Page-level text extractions

········

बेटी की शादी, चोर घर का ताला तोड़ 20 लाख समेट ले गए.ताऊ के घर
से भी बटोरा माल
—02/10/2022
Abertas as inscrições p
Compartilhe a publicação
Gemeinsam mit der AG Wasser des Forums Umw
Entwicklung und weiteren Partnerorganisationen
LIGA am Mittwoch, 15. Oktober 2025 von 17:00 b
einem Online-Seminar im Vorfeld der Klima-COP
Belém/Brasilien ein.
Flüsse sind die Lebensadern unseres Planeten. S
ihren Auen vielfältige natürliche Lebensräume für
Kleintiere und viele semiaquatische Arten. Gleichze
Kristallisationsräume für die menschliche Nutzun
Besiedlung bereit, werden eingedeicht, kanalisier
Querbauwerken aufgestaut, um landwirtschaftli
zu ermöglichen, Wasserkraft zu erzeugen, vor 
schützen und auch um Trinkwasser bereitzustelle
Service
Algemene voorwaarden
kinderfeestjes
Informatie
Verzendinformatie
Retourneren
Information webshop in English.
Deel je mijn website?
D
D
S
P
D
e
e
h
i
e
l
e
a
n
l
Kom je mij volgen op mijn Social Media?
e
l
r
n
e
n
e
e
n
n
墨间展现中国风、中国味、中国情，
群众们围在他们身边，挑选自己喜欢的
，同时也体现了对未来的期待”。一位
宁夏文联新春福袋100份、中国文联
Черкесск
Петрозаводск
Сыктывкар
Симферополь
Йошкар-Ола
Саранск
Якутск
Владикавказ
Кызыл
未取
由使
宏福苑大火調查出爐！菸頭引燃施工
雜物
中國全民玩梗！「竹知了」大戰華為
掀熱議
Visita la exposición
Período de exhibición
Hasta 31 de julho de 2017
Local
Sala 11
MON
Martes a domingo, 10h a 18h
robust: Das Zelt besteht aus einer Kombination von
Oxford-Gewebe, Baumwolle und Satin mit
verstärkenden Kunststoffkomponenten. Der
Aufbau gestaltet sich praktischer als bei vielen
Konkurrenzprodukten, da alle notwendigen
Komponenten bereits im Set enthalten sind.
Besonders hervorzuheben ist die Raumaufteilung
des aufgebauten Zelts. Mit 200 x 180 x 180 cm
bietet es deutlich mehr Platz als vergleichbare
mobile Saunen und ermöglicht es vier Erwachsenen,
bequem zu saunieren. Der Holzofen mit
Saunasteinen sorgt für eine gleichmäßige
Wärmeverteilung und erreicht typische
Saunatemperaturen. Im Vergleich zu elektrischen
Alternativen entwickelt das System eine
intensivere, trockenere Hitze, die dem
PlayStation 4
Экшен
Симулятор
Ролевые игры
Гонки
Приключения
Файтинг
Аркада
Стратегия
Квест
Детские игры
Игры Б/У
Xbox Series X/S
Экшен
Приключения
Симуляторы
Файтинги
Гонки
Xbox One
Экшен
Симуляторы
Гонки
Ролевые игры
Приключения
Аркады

········

» REQUIREMENT
The answer must restate all of the entries exactly.

» ANSWER TO THE EXERCISE
बेटी की शादी, चोर घर का ताला तोड़ 20 लाख समेट ले गए.ताऊ के घर
से भी बटोरा माल
—02/10/2022
Abertas as inscrições p
Compartilhe a publicação
Gemeinsam mit der AG Wasser des Forums Umw
Entwicklung und weiteren Partnerorganisationen
LIGA am Mittwoch, 15. Oktober 2025 von 17:00 b
einem Online-Seminar im Vorfeld der Klima-COP
Belém/Brasilien ein.
Flüsse sind die Lebensadern unseres Planeten. S
ihren Auen vielfältige natürliche Lebensräume für
Kleintiere und viele semiaquatische Arten. Gleichze
Kristallisationsräume für die menschliche Nutzun
Besiedlung bereit, werden eingedeicht, kanalisier
Querbauwerken aufgestaut, um landwirtschaftli
zu ermöglichen, Wasserkraft zu erzeugen, vor 
schützen und auch um Trinkwasser bereitzustelle
Service
Algemene voorwaarden
kinderfeestjes
Informatie
Verzendinformatie
Retourneren
Information webshop in English.
Deel je mijn website?
D
D
S
P
D
e
e
h
i
e
l
e
a
n
l
Kom je mij volgen op mijn Social Media?
e
l
r
n
e
n
e
e
n
n
墨间展现中国风、中国味、中国情，
群众们围在他们身边，挑选自己喜欢的
，同时也体现了对未来的期待”。一位
宁夏文联新春福袋100份、中国文联
Черкесск
Петрозаводск
Сыктывкар
Симферополь
Йошкар-Ола
Саранск
Якутск
Владикавказ
Кызыл
未取
由使
宏福苑大火調查出爐！菸頭引燃施工
雜物
中國全民玩梗！「竹知了」大戰華為
掀熱議
Visita la exposición
Período de exhibición
Hasta 31 de julho de 2017
Local
Sala 11
MON
Martes a domingo, 10h a 18h
robust: Das Zelt besteht aus einer Kombination von
Oxford-Gewebe, Baumwolle und Satin mit
verstärkenden Kunststoffkomponenten. Der
Aufbau gestaltet sich praktischer als bei vielen
Konkurrenzprodukten, da alle notwendigen
Komponenten bereits im Set enthalten sind.
Besonders hervorzuheben ist die Raumaufteilung
des aufgebauten Zelts. Mit 200 x 180 x 180 cm
bietet es deutlich mehr Platz als vergleichbare
mobile Saunen und ermöglicht es vier Erwachsenen,
bequem zu saunieren. Der Holzofen mit
Saunasteinen sorgt für eine gleichmäßige
Wärmeverteilung und erreicht typische
Saunatemperaturen. Im Vergleich zu elektrischen
Alternativen entwickelt das System eine
intensivere, trockenere Hitze, die dem
PlayStation 4
Экшен
Симулятор
Ролевые игры
Гонки
Приключения
Файтинг
Аркада
Стратегия
Квест
Детские игры
Игры Б/У
Xbox Series X/S
Экшен
Приключения
Симуляторы
Файтинги
Гонки
Xbox One
Экшен
Симуляторы
Гонки
Ролевые игры
Приключения
Аркады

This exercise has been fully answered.